> [TEXT SEGMENT]:
Of course, things might not play out so well. Parties might not be well advised. Or they may be obstinate in pursuing aggressive but self-defeating litigation strategies. Statutory interpretation cannot be a cure-all. But if the foregoing analysis is correct, the chances for resolution of the arbitrability disputes without the need for courts to get involved would be increased if the US federal courts declare themselves unavailable for commencing a case whose sole purpose is to enjoin a pending arbitration.  It requires only an interpretation of the FAA according to the plain meaning of its relevant provisions for this objective to be accomplished.    

 

   

 

An Important New Chapter in the Second Circuit’s Empowerment of Arbitral Tribunals

Thursday, March 24th, 2011

For New York’s place in international arbitration world, there is more good news.  The US Second Circuit Court of Appeals, reversing the District Court, has held that time-bar issues in a transnational construction dispute governed by ICC Rules are to be resolved by the arbitral tribunal not the court, even though the contract expressly selects New York law as the lex arbitri and even though New York‘s arbitration law (Section 7502 (b) of the Civil Practice Law and Rules) expressly permits application to the court for a stay of arbitration on the ground that the claim would be time-barred in a New York litigation. (Bechtel Do Brasil Construcoes LTDA v. UEG Araucaries LTDA, 2011 U.S. App. LEXIS 5840 (2d Cir. Mar. 22, 2011)).

This was a close and difficult case, and the result turned decisively on the particular language of the contract. It establishes no new principle, and should not be understood as a broad generic ruling about the allocation of power between courts and arbitrators about time-bar issues. Attention should be given to the Court’s careful and precise parsing of contract language to discern the intent of the parties, and its efforts to sort out the precise scope and consequences of the parties’ choice of New York lex arbitri. This has been done with an articulated sensitivity to the much-vaunted pro-arbitration policy of the Federal Arbitration Act (“we must construe the parties’ intentions ‘generously’ in favor of arbitrability”) and to the particular force of that policy in relation to international commerce.    

The parties here had agreed to resolve “any dispute, controversy, or claim arising out of or relating to the contract” under the ICC Rules, which of course provide that the tribunal shall have power to determine the scope of arbitrable issues (Art. 6(2)).  New York law was chosen not only as the law “under which the Contract is to be construed,” but also as “the law governing the procedure and administration of any arbitration,” and as the law governing “any arbitration proceeding or award rendered hereunder and the validity, effect and interpretation of this agreement to arbitrate.

(Data entries)
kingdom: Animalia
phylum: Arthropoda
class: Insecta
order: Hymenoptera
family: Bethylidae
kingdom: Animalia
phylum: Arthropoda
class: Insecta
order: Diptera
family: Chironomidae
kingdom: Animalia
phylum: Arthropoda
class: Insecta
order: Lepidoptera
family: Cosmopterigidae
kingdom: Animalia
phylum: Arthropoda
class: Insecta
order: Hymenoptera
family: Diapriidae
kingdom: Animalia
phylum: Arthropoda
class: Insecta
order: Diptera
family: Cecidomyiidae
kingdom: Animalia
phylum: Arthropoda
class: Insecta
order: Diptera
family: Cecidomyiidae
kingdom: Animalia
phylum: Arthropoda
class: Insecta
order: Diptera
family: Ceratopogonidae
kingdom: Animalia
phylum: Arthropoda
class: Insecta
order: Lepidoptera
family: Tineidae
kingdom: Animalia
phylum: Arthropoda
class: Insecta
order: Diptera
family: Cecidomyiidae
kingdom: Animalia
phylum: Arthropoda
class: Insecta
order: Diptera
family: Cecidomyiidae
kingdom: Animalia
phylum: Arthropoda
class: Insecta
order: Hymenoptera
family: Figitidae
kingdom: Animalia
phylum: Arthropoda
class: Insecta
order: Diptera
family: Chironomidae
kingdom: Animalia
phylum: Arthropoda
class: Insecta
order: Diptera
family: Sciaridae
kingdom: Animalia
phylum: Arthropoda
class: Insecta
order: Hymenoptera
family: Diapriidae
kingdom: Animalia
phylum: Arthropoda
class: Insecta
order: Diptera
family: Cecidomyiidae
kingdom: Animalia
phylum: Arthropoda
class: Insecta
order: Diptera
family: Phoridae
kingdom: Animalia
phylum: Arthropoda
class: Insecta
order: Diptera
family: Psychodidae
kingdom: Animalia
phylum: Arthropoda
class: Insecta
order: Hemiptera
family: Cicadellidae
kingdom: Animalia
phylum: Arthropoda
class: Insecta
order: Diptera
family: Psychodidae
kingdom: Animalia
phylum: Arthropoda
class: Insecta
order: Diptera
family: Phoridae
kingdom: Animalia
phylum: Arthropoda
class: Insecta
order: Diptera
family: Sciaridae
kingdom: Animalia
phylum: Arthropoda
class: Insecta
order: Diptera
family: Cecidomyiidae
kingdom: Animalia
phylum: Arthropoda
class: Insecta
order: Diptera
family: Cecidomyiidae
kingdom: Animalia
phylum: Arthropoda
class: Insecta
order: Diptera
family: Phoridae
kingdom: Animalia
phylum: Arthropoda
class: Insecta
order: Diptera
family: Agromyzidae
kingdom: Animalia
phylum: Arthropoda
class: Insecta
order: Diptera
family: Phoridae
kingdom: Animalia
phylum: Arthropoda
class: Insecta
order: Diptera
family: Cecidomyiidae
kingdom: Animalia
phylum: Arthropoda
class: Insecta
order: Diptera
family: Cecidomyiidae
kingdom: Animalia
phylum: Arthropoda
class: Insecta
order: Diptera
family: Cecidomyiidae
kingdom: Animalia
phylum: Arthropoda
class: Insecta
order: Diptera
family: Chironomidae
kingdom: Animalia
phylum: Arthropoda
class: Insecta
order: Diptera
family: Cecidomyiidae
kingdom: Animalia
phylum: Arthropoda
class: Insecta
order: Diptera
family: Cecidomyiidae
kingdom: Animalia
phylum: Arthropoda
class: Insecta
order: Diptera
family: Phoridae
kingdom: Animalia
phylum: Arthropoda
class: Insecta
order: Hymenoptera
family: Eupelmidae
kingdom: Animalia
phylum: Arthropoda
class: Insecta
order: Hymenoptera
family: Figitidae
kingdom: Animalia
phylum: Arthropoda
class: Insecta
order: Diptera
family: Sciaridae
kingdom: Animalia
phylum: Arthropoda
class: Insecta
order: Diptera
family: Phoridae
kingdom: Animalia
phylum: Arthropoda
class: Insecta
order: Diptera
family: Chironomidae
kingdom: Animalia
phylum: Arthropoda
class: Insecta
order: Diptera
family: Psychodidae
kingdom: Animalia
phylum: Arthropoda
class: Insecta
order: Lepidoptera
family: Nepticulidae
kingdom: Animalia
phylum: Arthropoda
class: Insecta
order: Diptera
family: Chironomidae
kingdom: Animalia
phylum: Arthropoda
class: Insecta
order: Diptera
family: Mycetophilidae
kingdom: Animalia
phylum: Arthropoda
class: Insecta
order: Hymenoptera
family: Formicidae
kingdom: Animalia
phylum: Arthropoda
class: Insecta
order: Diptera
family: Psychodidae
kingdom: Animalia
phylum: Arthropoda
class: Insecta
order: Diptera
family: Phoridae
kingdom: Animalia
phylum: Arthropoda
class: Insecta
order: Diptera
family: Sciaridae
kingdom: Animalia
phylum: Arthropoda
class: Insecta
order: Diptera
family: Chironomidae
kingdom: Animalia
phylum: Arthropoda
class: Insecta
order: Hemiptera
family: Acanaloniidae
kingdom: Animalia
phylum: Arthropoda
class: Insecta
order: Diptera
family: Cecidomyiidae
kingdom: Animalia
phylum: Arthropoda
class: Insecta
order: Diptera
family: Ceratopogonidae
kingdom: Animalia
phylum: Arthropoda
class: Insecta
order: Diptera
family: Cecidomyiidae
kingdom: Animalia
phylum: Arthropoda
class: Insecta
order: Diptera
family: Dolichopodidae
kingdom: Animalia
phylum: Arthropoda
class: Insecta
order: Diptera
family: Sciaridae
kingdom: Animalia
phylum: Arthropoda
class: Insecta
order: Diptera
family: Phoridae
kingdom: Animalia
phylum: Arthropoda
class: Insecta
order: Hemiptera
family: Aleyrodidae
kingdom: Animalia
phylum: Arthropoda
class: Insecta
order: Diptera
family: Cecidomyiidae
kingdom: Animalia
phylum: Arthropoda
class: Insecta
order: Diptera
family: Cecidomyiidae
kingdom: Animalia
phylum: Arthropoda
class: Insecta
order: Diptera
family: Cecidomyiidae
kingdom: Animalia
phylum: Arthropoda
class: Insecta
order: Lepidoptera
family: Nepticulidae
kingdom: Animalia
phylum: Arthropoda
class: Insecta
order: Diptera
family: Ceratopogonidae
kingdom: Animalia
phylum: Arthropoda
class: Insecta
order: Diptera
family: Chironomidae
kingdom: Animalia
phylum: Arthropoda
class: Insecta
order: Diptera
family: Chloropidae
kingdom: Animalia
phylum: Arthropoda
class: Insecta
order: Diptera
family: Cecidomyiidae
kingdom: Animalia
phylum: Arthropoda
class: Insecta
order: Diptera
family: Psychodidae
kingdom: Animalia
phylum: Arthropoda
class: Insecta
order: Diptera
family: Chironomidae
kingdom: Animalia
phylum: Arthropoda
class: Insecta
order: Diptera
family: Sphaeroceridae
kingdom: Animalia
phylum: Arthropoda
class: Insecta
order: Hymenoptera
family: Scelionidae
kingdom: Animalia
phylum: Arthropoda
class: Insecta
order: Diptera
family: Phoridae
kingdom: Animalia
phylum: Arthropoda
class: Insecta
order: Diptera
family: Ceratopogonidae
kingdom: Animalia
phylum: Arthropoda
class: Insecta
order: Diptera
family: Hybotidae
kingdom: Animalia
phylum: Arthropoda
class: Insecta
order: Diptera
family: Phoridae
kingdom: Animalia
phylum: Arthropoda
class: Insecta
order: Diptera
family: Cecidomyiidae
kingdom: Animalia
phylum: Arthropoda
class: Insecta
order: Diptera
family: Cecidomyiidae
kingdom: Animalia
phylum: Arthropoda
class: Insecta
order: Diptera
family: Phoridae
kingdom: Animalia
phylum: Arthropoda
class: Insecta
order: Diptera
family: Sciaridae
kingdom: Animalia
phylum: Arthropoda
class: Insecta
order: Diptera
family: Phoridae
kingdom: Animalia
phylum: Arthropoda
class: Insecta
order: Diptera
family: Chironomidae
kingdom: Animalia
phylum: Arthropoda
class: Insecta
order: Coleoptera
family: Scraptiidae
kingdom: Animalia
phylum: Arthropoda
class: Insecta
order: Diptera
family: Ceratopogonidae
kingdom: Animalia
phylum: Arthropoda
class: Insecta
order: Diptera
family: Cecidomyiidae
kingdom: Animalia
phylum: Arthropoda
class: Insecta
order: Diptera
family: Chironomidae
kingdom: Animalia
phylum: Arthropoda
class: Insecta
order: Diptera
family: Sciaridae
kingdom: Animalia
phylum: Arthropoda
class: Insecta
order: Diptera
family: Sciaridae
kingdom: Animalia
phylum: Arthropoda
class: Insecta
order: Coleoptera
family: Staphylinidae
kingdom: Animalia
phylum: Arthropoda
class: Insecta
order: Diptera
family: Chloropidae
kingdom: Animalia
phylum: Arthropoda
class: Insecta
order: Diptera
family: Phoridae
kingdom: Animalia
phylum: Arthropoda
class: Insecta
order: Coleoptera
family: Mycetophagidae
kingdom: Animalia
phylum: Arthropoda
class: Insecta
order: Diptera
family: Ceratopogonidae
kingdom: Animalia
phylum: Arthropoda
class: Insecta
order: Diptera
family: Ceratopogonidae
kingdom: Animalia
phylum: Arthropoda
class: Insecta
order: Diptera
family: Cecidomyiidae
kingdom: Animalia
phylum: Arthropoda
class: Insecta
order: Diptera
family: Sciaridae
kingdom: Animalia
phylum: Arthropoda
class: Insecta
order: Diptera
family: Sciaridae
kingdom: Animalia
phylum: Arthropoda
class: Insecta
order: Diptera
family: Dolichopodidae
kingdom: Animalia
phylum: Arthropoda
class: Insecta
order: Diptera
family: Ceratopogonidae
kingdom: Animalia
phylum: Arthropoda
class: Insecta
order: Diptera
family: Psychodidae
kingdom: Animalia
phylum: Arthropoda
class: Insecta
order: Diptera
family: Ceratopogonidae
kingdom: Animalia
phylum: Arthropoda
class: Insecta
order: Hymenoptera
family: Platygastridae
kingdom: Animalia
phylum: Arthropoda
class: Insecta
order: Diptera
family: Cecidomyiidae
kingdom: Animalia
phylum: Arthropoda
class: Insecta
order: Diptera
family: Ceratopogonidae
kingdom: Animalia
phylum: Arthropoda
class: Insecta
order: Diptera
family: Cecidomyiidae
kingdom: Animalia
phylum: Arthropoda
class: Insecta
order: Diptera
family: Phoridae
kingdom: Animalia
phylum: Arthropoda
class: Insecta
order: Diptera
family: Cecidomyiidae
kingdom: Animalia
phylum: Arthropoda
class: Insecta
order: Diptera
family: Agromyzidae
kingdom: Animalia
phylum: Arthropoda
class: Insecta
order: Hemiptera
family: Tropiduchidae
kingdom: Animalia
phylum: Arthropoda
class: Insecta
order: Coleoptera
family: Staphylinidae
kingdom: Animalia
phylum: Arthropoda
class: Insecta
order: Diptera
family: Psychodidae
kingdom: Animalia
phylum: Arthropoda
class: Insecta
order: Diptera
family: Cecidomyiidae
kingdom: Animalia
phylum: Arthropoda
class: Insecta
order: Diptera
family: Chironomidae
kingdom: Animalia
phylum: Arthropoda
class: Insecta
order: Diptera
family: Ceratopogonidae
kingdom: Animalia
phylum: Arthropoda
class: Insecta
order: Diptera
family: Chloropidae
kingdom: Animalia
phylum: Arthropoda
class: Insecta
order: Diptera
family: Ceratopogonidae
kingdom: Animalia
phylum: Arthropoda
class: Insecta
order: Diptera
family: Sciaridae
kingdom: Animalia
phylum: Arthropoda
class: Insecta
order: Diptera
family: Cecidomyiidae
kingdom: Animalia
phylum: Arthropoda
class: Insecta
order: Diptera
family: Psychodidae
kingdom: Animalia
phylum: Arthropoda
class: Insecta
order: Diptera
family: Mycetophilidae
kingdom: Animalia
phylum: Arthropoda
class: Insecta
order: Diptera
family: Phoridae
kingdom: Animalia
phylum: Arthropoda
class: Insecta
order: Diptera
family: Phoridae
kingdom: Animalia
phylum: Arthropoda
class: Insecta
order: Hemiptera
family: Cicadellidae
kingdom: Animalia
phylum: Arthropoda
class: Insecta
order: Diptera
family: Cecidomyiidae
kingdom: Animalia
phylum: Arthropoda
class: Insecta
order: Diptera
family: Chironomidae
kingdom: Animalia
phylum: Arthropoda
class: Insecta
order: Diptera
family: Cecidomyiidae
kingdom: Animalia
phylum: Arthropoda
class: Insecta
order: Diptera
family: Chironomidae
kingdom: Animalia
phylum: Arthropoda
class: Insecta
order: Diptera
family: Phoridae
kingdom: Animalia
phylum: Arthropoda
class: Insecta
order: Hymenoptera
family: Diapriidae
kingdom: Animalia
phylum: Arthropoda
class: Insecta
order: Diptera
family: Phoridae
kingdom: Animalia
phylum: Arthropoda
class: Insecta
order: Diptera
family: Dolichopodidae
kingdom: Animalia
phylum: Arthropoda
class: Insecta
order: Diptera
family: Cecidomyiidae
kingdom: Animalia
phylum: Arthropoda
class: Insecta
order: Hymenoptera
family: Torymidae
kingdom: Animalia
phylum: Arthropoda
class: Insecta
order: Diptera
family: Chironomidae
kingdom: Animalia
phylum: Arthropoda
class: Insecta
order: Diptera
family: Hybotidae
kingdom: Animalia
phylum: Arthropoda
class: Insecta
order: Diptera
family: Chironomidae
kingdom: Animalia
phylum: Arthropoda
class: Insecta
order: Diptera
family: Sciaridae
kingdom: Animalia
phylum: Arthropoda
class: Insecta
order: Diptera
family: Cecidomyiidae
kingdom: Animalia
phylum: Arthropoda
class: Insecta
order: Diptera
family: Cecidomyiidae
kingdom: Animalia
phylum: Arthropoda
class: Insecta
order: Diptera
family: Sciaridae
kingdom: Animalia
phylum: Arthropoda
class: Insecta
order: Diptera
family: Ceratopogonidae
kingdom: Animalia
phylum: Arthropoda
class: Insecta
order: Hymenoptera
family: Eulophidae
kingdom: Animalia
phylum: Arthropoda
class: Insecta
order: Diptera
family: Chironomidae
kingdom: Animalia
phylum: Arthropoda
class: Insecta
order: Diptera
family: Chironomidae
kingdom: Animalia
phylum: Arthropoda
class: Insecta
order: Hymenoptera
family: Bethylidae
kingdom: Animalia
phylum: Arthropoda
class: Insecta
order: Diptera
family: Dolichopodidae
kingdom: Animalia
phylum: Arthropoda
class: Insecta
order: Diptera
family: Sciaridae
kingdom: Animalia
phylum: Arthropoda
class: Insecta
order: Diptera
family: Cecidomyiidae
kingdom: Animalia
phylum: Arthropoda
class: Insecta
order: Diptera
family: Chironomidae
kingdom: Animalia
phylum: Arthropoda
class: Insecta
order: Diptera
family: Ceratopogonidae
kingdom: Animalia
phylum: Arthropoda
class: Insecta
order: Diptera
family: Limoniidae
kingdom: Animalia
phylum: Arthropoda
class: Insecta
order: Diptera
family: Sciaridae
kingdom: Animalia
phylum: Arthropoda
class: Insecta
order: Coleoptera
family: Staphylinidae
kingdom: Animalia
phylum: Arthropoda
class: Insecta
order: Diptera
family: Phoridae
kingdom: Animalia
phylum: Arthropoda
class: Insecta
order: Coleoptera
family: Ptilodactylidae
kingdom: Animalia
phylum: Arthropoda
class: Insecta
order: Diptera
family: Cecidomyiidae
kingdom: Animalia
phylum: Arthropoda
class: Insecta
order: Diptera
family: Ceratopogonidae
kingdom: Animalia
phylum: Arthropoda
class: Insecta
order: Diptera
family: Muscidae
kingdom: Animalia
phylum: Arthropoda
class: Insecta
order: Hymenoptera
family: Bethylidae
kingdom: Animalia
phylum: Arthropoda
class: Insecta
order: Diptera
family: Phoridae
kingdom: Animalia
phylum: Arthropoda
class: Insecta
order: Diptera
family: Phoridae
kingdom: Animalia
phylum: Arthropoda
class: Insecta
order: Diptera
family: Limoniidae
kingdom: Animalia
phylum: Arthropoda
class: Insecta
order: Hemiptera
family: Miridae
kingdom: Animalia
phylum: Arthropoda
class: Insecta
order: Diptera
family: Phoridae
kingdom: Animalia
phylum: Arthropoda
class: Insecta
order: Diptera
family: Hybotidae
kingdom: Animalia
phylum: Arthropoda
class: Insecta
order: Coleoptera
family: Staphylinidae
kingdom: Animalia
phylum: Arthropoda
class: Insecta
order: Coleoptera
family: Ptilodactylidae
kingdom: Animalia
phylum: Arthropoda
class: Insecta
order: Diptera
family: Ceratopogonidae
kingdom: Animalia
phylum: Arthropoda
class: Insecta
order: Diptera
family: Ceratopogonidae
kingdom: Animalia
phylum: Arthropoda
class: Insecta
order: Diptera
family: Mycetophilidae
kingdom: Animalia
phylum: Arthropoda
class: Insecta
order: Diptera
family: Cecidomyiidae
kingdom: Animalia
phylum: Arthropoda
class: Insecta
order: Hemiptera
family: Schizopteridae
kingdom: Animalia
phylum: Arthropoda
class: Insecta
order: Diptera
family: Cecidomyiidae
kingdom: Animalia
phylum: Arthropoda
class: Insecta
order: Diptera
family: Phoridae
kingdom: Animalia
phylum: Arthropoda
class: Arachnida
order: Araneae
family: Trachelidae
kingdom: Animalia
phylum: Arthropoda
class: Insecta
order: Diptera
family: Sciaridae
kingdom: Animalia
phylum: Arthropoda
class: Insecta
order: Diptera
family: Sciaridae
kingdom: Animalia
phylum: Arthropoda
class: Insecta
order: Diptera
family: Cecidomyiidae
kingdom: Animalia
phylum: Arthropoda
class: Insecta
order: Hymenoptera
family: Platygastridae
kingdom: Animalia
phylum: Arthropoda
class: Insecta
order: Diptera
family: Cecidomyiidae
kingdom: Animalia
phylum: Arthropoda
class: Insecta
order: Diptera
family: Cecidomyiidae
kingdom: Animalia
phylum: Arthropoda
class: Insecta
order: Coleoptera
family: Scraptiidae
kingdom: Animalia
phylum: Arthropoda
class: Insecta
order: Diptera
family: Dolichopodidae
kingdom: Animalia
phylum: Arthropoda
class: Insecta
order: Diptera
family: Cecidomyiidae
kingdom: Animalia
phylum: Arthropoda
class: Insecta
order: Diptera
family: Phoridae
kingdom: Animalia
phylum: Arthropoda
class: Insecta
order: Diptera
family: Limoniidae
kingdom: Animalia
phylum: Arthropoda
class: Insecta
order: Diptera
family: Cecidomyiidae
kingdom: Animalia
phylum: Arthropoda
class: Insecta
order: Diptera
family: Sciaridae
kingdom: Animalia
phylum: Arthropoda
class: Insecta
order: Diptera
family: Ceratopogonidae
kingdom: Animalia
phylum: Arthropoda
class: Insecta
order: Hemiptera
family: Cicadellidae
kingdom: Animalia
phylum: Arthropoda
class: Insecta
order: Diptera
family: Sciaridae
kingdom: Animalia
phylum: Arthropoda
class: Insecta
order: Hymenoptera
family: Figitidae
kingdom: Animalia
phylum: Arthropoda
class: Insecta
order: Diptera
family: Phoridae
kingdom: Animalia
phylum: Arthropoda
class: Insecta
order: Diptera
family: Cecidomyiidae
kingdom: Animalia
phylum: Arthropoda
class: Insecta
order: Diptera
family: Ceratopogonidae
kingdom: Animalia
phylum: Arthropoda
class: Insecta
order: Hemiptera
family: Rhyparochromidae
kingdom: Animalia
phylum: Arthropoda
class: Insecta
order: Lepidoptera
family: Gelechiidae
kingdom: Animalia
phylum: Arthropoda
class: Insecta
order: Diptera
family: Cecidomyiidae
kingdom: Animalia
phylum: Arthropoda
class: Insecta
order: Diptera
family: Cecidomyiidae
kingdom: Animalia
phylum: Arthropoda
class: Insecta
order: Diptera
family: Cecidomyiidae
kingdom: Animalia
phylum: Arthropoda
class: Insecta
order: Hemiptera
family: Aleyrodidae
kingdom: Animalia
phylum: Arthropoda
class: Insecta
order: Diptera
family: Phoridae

> [WHAT IS ASKED]: Duplicate the passage from the arbitration commentary word for word, starting at "For New York’s" and ending at "Mar. 22, 2011)).".

> [EXERCISE SOLUTION]:
For New York’s place in international arbitration world, there is more good news.  The US Second Circuit Court of Appeals, reversing the District Court, has held that time-bar issues in a transnational construction dispute governed by ICC Rules are to be resolved by the arbitral tribunal not the court, even though the contract expressly selects New York law as the lex arbitri and even though New York‘s arbitration law (Section 7502 (b) of the Civil Practice Law and Rules) expressly permits application to the court for a stay of arbitration on the ground that the claim would be time-barred in a New York litigation. (Bechtel Do Brasil Construcoes LTDA v. UEG Araucaries LTDA, 2011 U.S. App. LEXIS 5840 (2d Cir. Mar. 22, 2011)).